Iris Adrian and Barbara Stanwyck in Lady of Burlesque

William Wellman's Lady of Burlesque is an occasionally winning musical comedy mystery that has musical bright spots, passable comedy, and uninteresting mystery elements. The film is a cleaned up adaptation of Gypsy Rose Lee's mystery novel, The G-String Murders which was successful enough to inspire a follow-up, Mother Finds a Body. The film occurs almost entirely backstage at a burlesque house where the girls show all that was acceptable under the Production Code. The production numbers are fun, especially Stanwyck warbling "Take It Off the E String, Play It On the G String" and James Gunn's screenplay captures the book's snappy dialogue.

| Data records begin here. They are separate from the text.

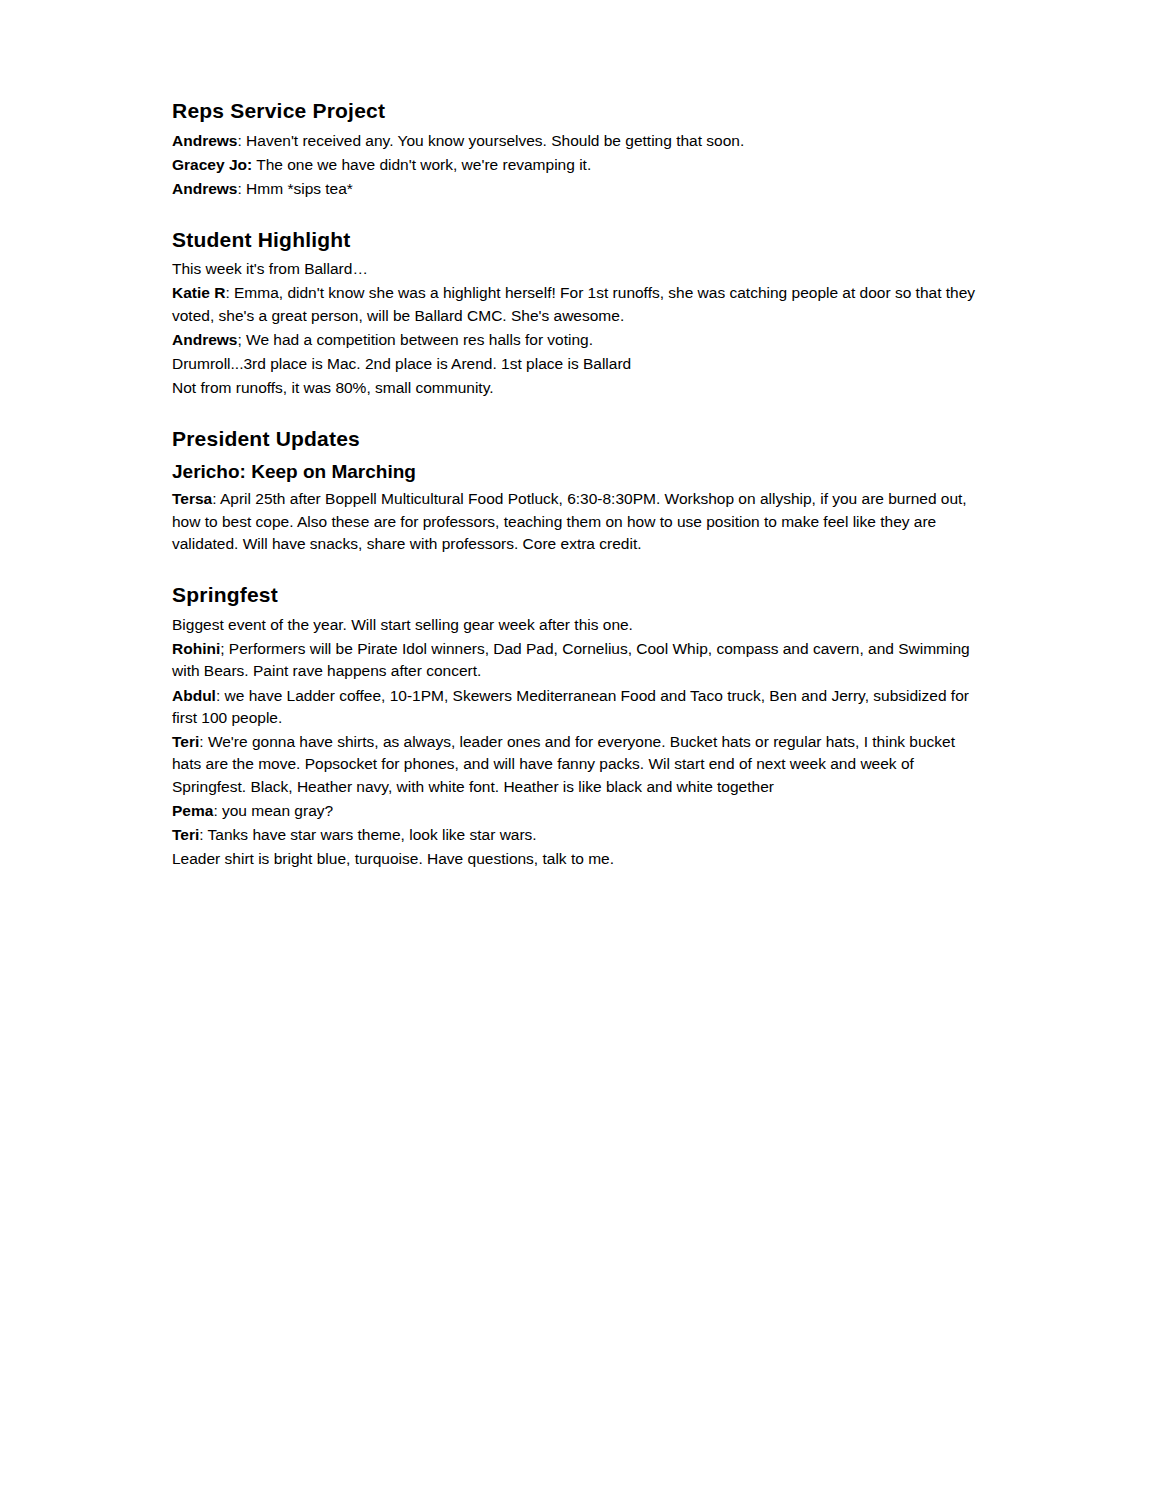Reps Service Project
Andrews: Haven't received any. You know yourselves. Should be getting that soon.
Gracey Jo: The one we have didn't work, we're revamping it.
Andrews: Hmm *sips tea*
Student Highlight
This week it's from Ballard…
Katie R: Emma, didn't know she was a highlight herself! For 1st runoffs, she was catching people at door so that they voted, she's a great person, will be Ballard CMC. She's awesome.
Andrews; We had a competition between res halls for voting.
Drumroll...3rd place is Mac. 2nd place is Arend. 1st place is Ballard
Not from runoffs, it was 80%, small community.
President Updates
Jericho: Keep on Marching
Tersa: April 25th after Boppell Multicultural Food Potluck, 6:30-8:30PM. Workshop on allyship, if you are burned out, how to best cope. Also these are for professors, teaching them on how to use position to make feel like they are validated. Will have snacks, share with professors. Core extra credit.
Springfest
Biggest event of the year. Will start selling gear week after this one.
Rohini; Performers will be Pirate Idol winners, Dad Pad, Cornelius, Cool Whip, compass and cavern, and Swimming with Bears. Paint rave happens after concert.
Abdul: we have Ladder coffee, 10-1PM, Skewers Mediterranean Food and Taco truck, Ben and Jerry, subsidized for first 100 people.
Teri: We're gonna have shirts, as always, leader ones and for everyone. Bucket hats or regular hats, I think bucket hats are the move. Popsocket for phones, and will have fanny packs. Wil start end of next week and week of Springfest. Black, Heather navy, with white font. Heather is like black and white together
Pema: you mean gray?
Teri: Tanks have star wars theme, look like star wars.
Leader shirt is bright blue, turquoise. Have questions, talk to me.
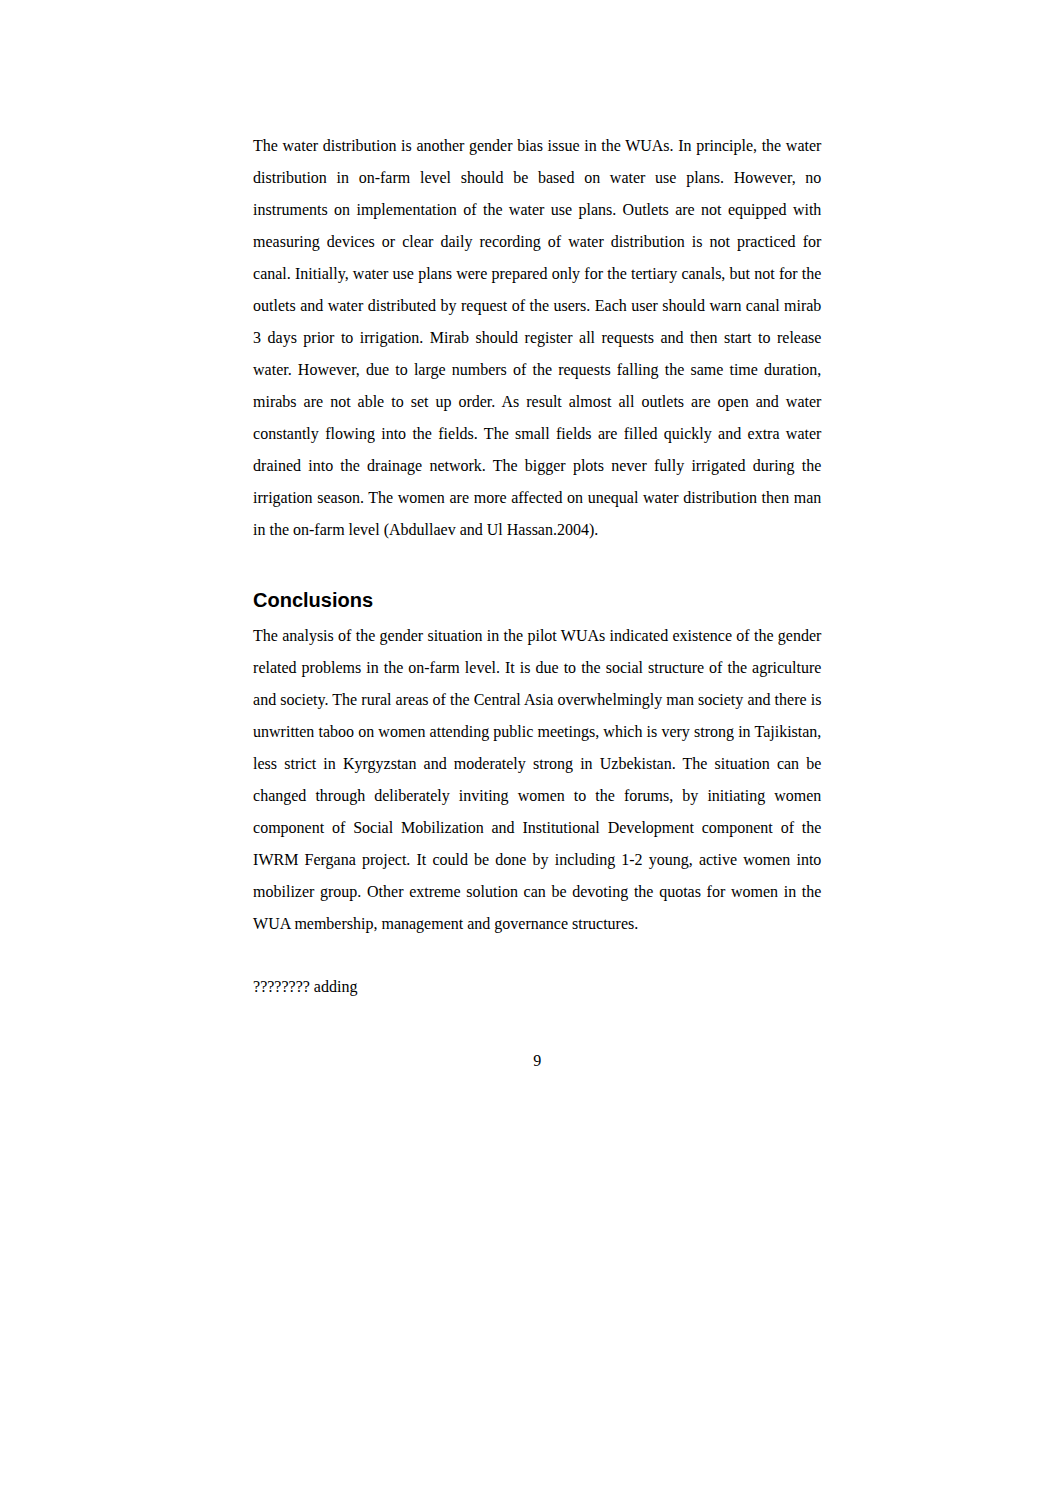The water distribution is another gender bias issue in the WUAs. In principle, the water distribution in on-farm level should be based on water use plans. However, no instruments on implementation of the water use plans. Outlets are not equipped with measuring devices or clear daily recording of water distribution is not practiced for canal. Initially, water use plans were prepared only for the tertiary canals, but not for the outlets and water distributed by request of the users. Each user should warn canal mirab 3 days prior to irrigation. Mirab should register all requests and then start to release water. However, due to large numbers of the requests falling the same time duration, mirabs are not able to set up order. As result almost all outlets are open and water constantly flowing into the fields. The small fields are filled quickly and extra water drained into the drainage network. The bigger plots never fully irrigated during the irrigation season. The women are more affected on unequal water distribution then man in the on-farm level (Abdullaev and Ul Hassan.2004).
Conclusions
The analysis of the gender situation in the pilot WUAs indicated existence of the gender related problems in the on-farm level. It is due to the social structure of the agriculture and society. The rural areas of the Central Asia overwhelmingly man society and there is unwritten taboo on women attending public meetings, which is very strong in Tajikistan, less strict in Kyrgyzstan and moderately strong in Uzbekistan. The situation can be changed through deliberately inviting women to the forums, by initiating women component of Social Mobilization and Institutional Development component of the IWRM Fergana project. It could be done by including 1-2 young, active women into mobilizer group. Other extreme solution can be devoting the quotas for women in the WUA membership, management and governance structures.
???????? adding
9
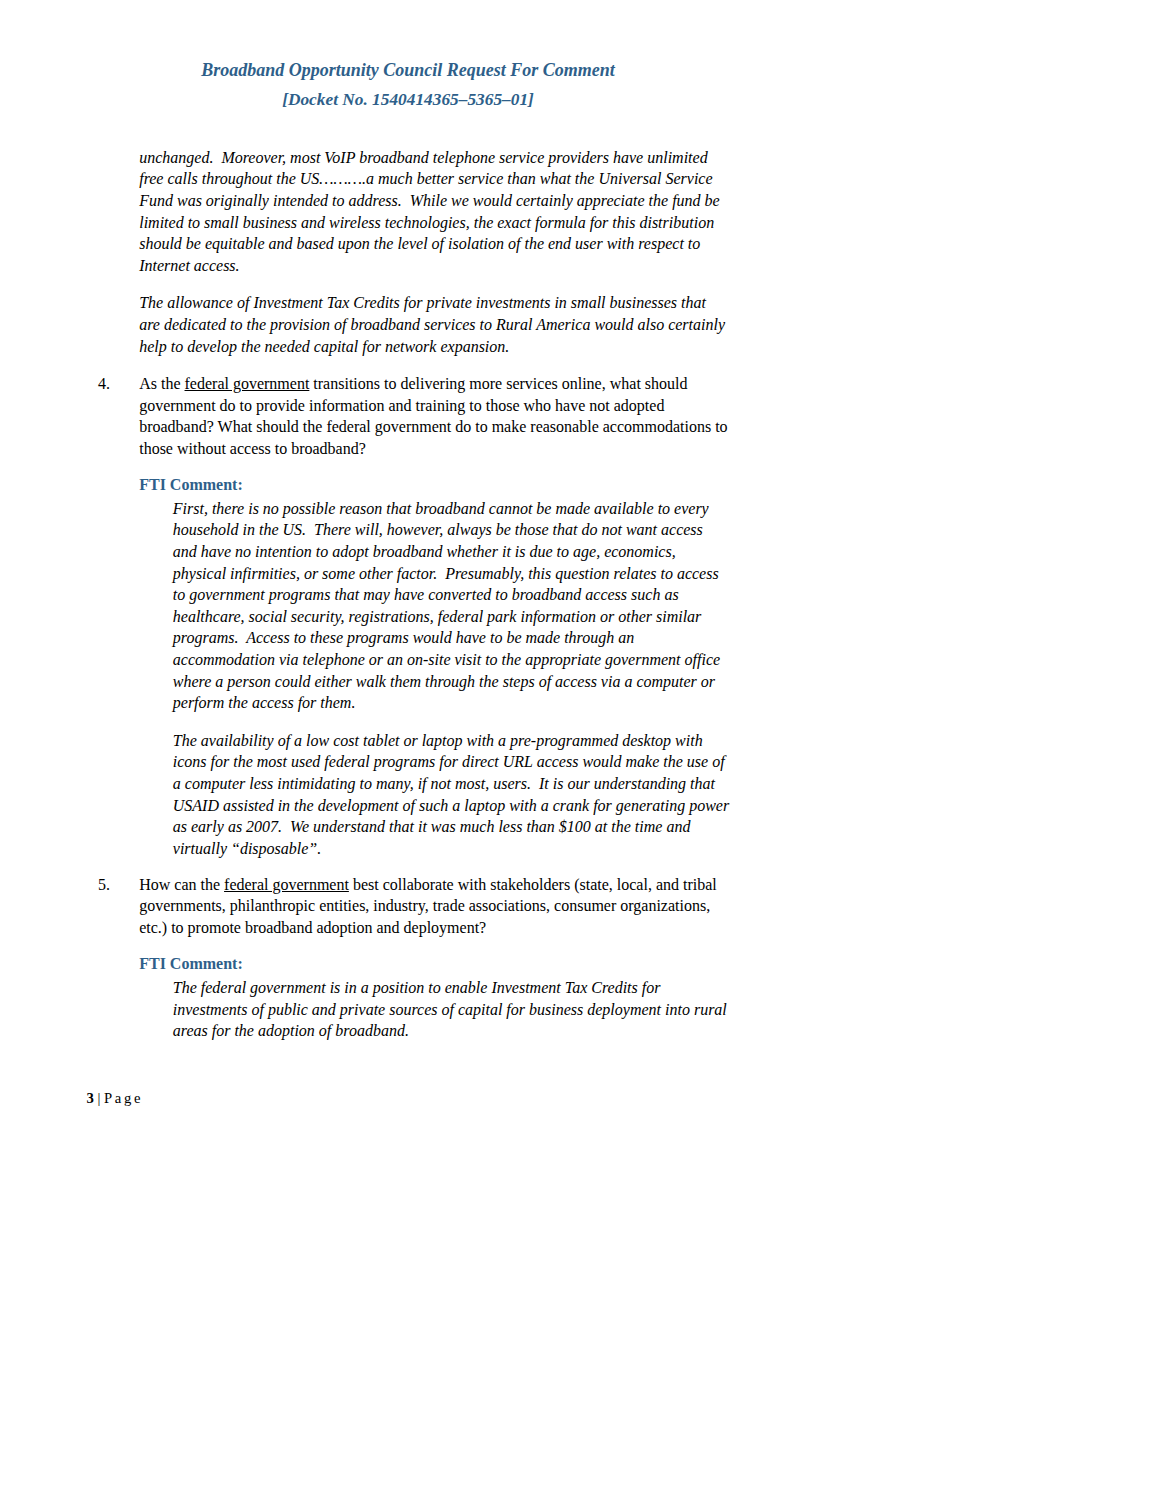Broadband Opportunity Council Request For Comment
[Docket No. 1540414365–5365–01]
unchanged. Moreover, most VoIP broadband telephone service providers have unlimited free calls throughout the US……….a much better service than what the Universal Service Fund was originally intended to address. While we would certainly appreciate the fund be limited to small business and wireless technologies, the exact formula for this distribution should be equitable and based upon the level of isolation of the end user with respect to Internet access.
The allowance of Investment Tax Credits for private investments in small businesses that are dedicated to the provision of broadband services to Rural America would also certainly help to develop the needed capital for network expansion.
As the federal government transitions to delivering more services online, what should government do to provide information and training to those who have not adopted broadband? What should the federal government do to make reasonable accommodations to those without access to broadband?
FTI Comment:
First, there is no possible reason that broadband cannot be made available to every household in the US. There will, however, always be those that do not want access and have no intention to adopt broadband whether it is due to age, economics, physical infirmities, or some other factor. Presumably, this question relates to access to government programs that may have converted to broadband access such as healthcare, social security, registrations, federal park information or other similar programs. Access to these programs would have to be made through an accommodation via telephone or an on-site visit to the appropriate government office where a person could either walk them through the steps of access via a computer or perform the access for them.
The availability of a low cost tablet or laptop with a pre-programmed desktop with icons for the most used federal programs for direct URL access would make the use of a computer less intimidating to many, if not most, users. It is our understanding that USAID assisted in the development of such a laptop with a crank for generating power as early as 2007. We understand that it was much less than $100 at the time and virtually “disposable”.
How can the federal government best collaborate with stakeholders (state, local, and tribal governments, philanthropic entities, industry, trade associations, consumer organizations, etc.) to promote broadband adoption and deployment?
FTI Comment:
The federal government is in a position to enable Investment Tax Credits for investments of public and private sources of capital for business deployment into rural areas for the adoption of broadband.
3 | Page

What neither Gunn nor Wellman can transcend is the book's half-assed murder mystery. Every time a body is found, the police gather the many suspects in a dressing room, laboriously questioning them, and the film comes to a grinding halt. Since this was a two week quickie for RKO, I doubt Wellman had any compunction to jazz up the proceedings. He does have a feel for the rat a tat tat backstage patter and provides Ms. Stanwyck a nifty entrance. RKO must have been banking on the leggy appeal of Ms. Stanwyck to repeat the success of 1941's Ball of Fire whose Sugarpuss O'Shea is a twin of Lady of Burlesque's Dixie Daisy. The cheesecake of the film's chorines and Ms. Stanwyck's moxie did indeed insure a windfall for RKO.

The G-String Murders has autobiographical elements that jibed with Ms. Stanwyck's own career. Ms. Lee drew upon her reminisces of a former lover to conjure Dixie's romantic interest, Biff Brannigan. Stanwyck had got her start in the speakeasies and vaudeville theaters of New York, at 16. Her first marriage was to vaudeville comedian Frank Fay. So, Stanwyck didn't have to act, just be. Since she was the Hollywood actress of her era, her performance is a marvel of remembered technique and rueful nostalgia. She is the cynosure of the film and reason enough to see it. The comic in Lady of Burlesque is played by Michael O' Shea who also started as a vaudevillian and was coming off a stage success in The Eve of St. Mark. O'Shea is very good in the vaudeville skits, but somehow lacked cinematic sparkle dust. He had a fitful Hollywood career, but did marry Virginia Mayo.

Lady of Burlesque is not quite a good film, but has its moments. I find it more spritely than Wellman's prestige film of 1943, The Ox Bow Incident, one of the moldier of Hollywood's old chestnuts. Someone could make a good film or mini-series out of the real story of Gypsy Rose Lee and, no, the musical or film of Gypsy doesn't count.